→ **How to complete this task**:
Every line from the one with "staining of unremarkable" through the final line of the entries below should be returned exactly; leave out all other lines.

→ **Records to process**:

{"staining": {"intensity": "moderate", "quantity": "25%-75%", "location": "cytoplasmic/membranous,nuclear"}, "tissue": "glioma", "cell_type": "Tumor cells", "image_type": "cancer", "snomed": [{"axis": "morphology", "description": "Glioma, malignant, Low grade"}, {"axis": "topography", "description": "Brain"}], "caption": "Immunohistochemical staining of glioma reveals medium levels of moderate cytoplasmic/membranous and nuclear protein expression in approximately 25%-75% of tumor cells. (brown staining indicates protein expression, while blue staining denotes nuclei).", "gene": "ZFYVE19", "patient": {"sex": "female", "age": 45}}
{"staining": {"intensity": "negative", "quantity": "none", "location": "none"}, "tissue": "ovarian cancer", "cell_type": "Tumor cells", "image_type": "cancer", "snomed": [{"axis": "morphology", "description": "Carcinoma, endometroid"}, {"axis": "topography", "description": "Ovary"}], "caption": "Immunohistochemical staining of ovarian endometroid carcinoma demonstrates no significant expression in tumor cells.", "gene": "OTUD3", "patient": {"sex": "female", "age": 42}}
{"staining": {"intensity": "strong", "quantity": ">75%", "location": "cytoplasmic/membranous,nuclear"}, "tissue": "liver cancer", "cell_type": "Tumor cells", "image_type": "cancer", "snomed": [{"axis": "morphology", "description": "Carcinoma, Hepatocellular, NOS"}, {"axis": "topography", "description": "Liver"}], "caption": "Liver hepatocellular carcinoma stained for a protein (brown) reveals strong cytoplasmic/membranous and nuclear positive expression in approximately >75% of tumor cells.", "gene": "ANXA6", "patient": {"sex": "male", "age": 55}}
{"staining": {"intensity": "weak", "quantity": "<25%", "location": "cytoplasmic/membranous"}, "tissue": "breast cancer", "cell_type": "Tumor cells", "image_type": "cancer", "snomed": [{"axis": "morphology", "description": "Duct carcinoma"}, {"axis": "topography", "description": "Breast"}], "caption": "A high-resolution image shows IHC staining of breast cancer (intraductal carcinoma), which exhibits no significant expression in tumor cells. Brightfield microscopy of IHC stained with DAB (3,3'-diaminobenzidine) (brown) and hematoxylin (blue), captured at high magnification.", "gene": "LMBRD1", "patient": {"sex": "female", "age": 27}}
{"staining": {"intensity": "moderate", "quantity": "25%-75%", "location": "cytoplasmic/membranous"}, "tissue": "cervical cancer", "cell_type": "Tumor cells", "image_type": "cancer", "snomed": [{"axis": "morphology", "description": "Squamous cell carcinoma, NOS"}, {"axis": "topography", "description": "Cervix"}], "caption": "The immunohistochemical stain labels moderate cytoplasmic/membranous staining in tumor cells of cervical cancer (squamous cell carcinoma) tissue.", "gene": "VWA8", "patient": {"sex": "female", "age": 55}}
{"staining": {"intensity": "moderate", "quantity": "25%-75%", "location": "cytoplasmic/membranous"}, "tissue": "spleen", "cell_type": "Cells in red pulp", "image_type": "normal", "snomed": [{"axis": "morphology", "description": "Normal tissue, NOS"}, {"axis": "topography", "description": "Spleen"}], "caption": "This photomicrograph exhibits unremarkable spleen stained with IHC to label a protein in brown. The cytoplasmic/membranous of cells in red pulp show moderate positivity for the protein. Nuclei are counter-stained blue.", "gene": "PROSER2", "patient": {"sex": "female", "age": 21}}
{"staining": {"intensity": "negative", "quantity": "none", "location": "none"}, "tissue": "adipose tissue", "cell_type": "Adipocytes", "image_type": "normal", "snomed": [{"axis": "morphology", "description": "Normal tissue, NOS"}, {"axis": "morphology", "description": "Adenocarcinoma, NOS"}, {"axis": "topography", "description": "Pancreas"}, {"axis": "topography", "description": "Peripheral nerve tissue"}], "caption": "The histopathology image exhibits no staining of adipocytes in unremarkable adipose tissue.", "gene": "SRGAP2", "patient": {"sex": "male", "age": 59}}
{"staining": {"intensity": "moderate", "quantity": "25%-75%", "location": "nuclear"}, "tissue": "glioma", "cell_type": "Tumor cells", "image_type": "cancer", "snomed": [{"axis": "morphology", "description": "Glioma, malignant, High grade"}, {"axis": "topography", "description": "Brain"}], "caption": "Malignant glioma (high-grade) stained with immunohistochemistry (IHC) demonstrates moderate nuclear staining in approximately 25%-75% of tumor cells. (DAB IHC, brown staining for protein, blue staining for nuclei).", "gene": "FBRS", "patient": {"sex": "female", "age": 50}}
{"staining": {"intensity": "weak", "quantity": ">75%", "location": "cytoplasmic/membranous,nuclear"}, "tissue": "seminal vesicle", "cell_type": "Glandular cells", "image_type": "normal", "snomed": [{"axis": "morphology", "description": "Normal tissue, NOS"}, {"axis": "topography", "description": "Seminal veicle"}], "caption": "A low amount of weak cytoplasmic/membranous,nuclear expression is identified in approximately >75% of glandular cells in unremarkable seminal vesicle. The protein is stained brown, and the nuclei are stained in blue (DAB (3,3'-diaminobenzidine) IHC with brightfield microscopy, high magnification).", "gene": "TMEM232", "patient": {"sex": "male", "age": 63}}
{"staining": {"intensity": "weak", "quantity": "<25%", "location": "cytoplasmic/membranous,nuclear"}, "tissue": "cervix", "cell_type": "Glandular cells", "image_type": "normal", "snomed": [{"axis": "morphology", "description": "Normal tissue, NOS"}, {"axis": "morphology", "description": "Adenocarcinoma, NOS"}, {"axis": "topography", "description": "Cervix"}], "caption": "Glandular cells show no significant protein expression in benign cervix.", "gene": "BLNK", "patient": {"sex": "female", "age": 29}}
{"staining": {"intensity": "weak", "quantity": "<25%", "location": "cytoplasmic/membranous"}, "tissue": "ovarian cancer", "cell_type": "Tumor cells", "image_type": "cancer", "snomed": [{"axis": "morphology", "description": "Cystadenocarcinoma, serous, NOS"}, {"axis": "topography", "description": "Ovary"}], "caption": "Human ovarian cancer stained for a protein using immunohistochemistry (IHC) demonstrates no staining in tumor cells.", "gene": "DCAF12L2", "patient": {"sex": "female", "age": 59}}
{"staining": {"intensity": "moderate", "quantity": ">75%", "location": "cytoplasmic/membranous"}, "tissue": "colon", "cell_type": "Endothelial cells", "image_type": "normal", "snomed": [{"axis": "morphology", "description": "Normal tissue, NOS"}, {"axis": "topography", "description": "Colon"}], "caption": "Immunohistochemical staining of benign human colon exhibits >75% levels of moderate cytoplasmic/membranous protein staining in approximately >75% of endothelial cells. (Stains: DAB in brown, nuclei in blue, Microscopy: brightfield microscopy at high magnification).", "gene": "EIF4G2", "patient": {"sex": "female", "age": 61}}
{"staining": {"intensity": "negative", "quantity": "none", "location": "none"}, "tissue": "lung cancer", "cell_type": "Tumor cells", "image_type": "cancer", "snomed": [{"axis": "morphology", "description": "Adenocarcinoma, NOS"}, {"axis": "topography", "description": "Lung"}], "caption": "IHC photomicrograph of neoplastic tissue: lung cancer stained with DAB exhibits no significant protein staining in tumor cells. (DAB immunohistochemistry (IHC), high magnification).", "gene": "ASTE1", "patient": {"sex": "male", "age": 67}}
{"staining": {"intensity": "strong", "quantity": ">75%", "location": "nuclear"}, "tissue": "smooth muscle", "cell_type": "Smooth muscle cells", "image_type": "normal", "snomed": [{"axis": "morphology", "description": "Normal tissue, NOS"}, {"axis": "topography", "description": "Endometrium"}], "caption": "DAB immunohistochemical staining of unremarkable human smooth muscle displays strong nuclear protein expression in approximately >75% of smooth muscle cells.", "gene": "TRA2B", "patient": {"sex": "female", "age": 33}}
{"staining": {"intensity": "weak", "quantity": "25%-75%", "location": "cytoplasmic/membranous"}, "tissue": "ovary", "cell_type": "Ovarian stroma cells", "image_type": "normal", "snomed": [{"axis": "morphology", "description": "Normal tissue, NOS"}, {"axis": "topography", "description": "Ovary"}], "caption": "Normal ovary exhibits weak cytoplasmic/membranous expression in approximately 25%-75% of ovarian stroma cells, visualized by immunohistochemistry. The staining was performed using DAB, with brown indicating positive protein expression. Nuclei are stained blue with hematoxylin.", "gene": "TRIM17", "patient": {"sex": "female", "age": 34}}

→ **The answer**:
{"staining": {"intensity": "strong", "quantity": ">75%", "location": "nuclear"}, "tissue": "smooth muscle", "cell_type": "Smooth muscle cells", "image_type": "normal", "snomed": [{"axis": "morphology", "description": "Normal tissue, NOS"}, {"axis": "topography", "description": "Endometrium"}], "caption": "DAB immunohistochemical staining of unremarkable human smooth muscle displays strong nuclear protein expression in approximately >75% of smooth muscle cells.", "gene": "TRA2B", "patient": {"sex": "female", "age": 33}}
{"staining": {"intensity": "weak", "quantity": "25%-75%", "location": "cytoplasmic/membranous"}, "tissue": "ovary", "cell_type": "Ovarian stroma cells", "image_type": "normal", "snomed": [{"axis": "morphology", "description": "Normal tissue, NOS"}, {"axis": "topography", "description": "Ovary"}], "caption": "Normal ovary exhibits weak cytoplasmic/membranous expression in approximately 25%-75% of ovarian stroma cells, visualized by immunohistochemistry. The staining was performed using DAB, with brown indicating positive protein expression. Nuclei are stained blue with hematoxylin.", "gene": "TRIM17", "patient": {"sex": "female", "age": 34}}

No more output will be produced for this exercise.